Todo mundo é filho da mãe
A
dupla Simone e Simaria anunciou sua separação, dia 18, o que deve durar apenas até
a carreira solo das duas minguar, até porque “quando o mel é bom, a abelha
sempre volta”. Enquanto muita “coleguinha” lamentou ouvindo música sertaneja, o
fato mais importante dessa data aconteceu há 62 anos, com a chegada da pílula
anticoncepcional às farmácias. O lançamento ocorreu estrategicamente em 18 de
agosto porque nesse dia, em 1919, foi aprovado o voto feminino nos Estados
Unidos. A luta de mais de um século deixou uma lição: o que não é aprovado
hoje, pode ser no futuro. Mesmo que seja com restrições, como no caso do voto
das mulheres negras, que lá só se tornaria lei em... 1964. Política tem disso,
é organização, paciência, mas também, conveniência.
De
acordo com o Tribunal Superior Eleitoral (TSE), 52,6% do eleitorado é mulher, apesar
de apenas 16,2% terem sido eleitas em 2018. Dentre elas, há apenas uma
governadora: Maria de Fátima Bezerra (PT), no Rio Grande do Norte. Tratam-se de
números modestos, mas são parlamentares como a deputada Carla Dickson (PROS),
que propõem projetos como o Agosto Lilás, obrigando governos federal e estadual
a promoverem ações pelo fim da violência contra a mulher.
POLÍTICA
À BRASILEIRA
Diante
da nova lei, neste mês a sede de governo do Mato Grosso do Sul foi iluminada
com a cor lilás. Como este mundo não é perfeito, uma... mulher, não identificada,
confundiu a cor da campanha com o vermelho, e viralizou em um vídeo acusando o
governador Reinaldo Azambuja (PSDB) de... petista! Enquanto o clima nas
eleições segue mais quente que o verão em Campo Grande, 2022 tem o recorde de
33% de candidaturas femininas, sendo que dos 12 concorrentes à presidência,
quatro são mulheres: Vera Lúcia (PSTU), Sofia Manzano (PCB), Soraya Thronicke (UNIÃO)

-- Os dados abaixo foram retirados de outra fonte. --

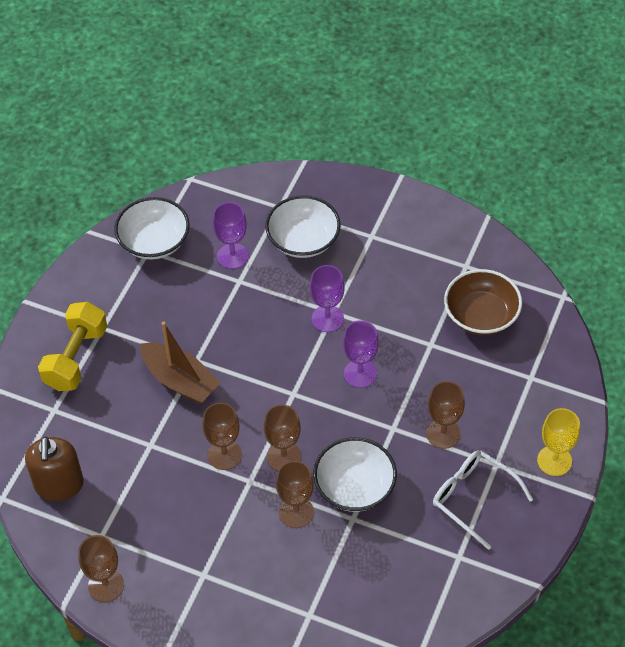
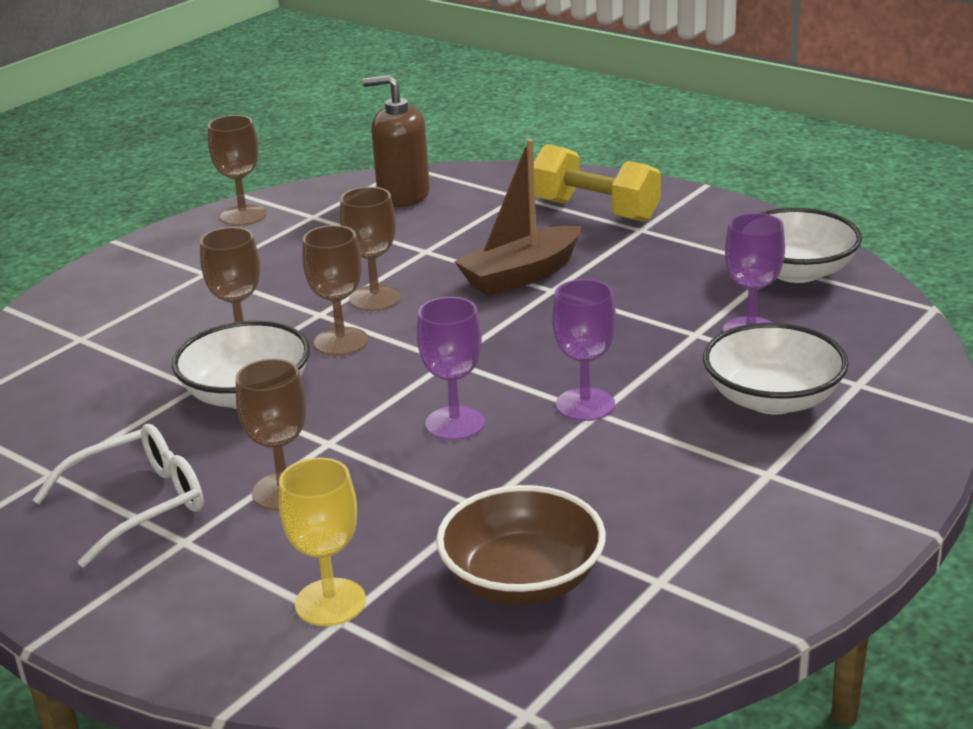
camera: 105 degrees right, 25 degrees down
yellow goblet [537,408,580,476] -> yellow goblet moved to [279,458,366,626]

e Simone Tebet (MDB). Mesmo que algumas destas candidaturas sejam um oportunismo
dos partidos, a presença delas motiva o debate de temas que provavelmente seriam
ignorados nas eleições.
Ainda
há problemas sérios, como nos partidos que devem ter pelo menos 30% de
candidatas, financiando-as com o Fundo Eleitoral, mas que nem sempre cumprem a
lei. Este ano, o TSE está dando atenção especial a isso.
Como
só é contemplado com os benefícios das leis quem tem representatividade
política, com mais candidatas eleitas, muita coisa tende a mudar. Na Espanha,
por exemplo, em maio foi aprovada a licença menstrual para mulheres que sofrem
com cólicas. Obviamente um projeto proposto por quem sente a coisa na pele. Mas
não adianta pressa porque política é como a dança: dois pra cá, dois pra lá. E
de rosto colado com a oposição, se for necessário para aprovar. Faz parte, por
um mundo melhor, para quem é mulher e para quem é filho de uma.